Seminarium Oddziału Teorii Materii Skondensowanej
budynek II, sala 409a
Strongly Correlated Systems: Composite Operator Method Perspective
prof. Adolfo Avella
University of Salerno, Włochy
The Composite Operator Method (COM) is designed to endorse the systematic emergence in any strongly correlated system of new elementary excitations described by composite operators obeying non-canonical algebras. COM is formulated to deal with the unusual features of such composite operators and compute the unconventional properties of strongly correlated systems in a non-perturbative, fully-analytical and self-consistent way [1]. We here focus on the unconventional and puzzling physics of the cuprates by studying, within COM, the Hubbard model [2-4]. We present a very promising three-pole solution for the two-dimensional Hubbard model [2] where, in addition to the two Hubbard operators, the operatorial basis comprises a third operator describing electronic transitions dressed by nearest-neighbor spin fluctuations. Such a framework has been positively validated through a comprehensive comparison with data for local and single-particle properties obtained by different numerical methods, as well as by other n-pole solutions, on varying all model parameters.
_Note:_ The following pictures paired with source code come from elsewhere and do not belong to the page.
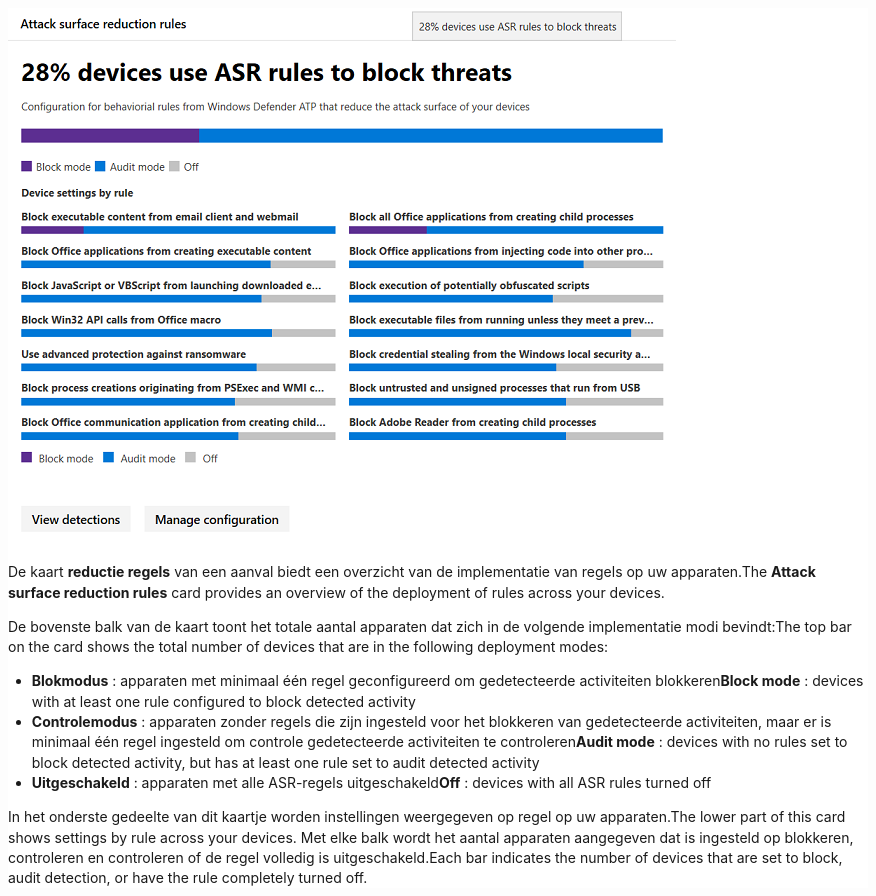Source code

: ![Beperking voor oppervlakte van aanval](../../media/attack-surface-reduction-rules.png)

<span data-ttu-id="74a8c-200">De kaart **reductie regels** van een aanval biedt een overzicht van de implementatie van regels op uw apparaten.</span><span class="sxs-lookup"><span data-stu-id="74a8c-200">The **Attack surface reduction rules** card provides an overview of the deployment of rules across your devices.</span></span>

<span data-ttu-id="74a8c-201">De bovenste balk van de kaart toont het totale aantal apparaten dat zich in de volgende implementatie modi bevindt:</span><span class="sxs-lookup"><span data-stu-id="74a8c-201">The top bar on the card shows the total number of devices that are in the following deployment modes:</span></span>

* <span data-ttu-id="74a8c-202">**Blokmodus** : apparaten met minimaal één regel geconfigureerd om gedetecteerde activiteiten blokkeren</span><span class="sxs-lookup"><span data-stu-id="74a8c-202">**Block mode** : devices with at least one rule configured to block detected activity</span></span>
* <span data-ttu-id="74a8c-203">**Controlemodus** : apparaten zonder regels die zijn ingesteld voor het blokkeren van gedetecteerde activiteiten, maar er is minimaal één regel ingesteld om controle gedetecteerde activiteiten te controleren</span><span class="sxs-lookup"><span data-stu-id="74a8c-203">**Audit mode** : devices with no rules set to block detected activity, but has at least one rule set to audit detected activity</span></span>  
* <span data-ttu-id="74a8c-204">**Uitgeschakeld** : apparaten met alle ASR-regels uitgeschakeld</span><span class="sxs-lookup"><span data-stu-id="74a8c-204">**Off** : devices with all ASR rules turned off</span></span>

<span data-ttu-id="74a8c-205">In het onderste gedeelte van dit kaartje worden instellingen weergegeven op regel op uw apparaten.</span><span class="sxs-lookup"><span data-stu-id="74a8c-205">The lower part of this card shows settings by rule across your devices.</span></span> <span data-ttu-id="74a8c-206">Met elke balk wordt het aantal apparaten aangegeven dat is ingesteld op blokkeren, controleren en controleren of de regel volledig is uitgeschakeld.</span><span class="sxs-lookup"><span data-stu-id="74a8c-206">Each bar indicates the number of devices that are set to block, audit detection, or have the rule completely turned off.</span></span>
Moreover, we report some very preliminary results regarding a quite complex, but extremely insightful, fourpole approximation [3]. Finally, we describe and comment the results of an approximation scheme where the residual interactions, beyond a 2-pole approximation, have been treated within the Non Crossing Approximation [4]. Given this recipe, it is possible to qualitatively describe some of the anomalous features of high-Tc cuprate superconductors such as large vs. small Fermi surface dichotomy, appearance of Fermi arcs, nodal vs. anti-nodal physics, pseudogap, kinks in the electronic dispersion.
[1] Adolfo Avella and Ferdinando Mancini, Springer Series in Solid-State Sciences 171, 103 (2012).
[2] Adolfo Avella, Eur. Phys. J. B 87, 45 (2014).
[3] Andrea Di Ciolo, Adolfo Avella, preprint University of Salerno, Italy (2017).
[4] Adolfo Avella, Adv. Cond. Matt. Phys. 2014, 515698 (2014).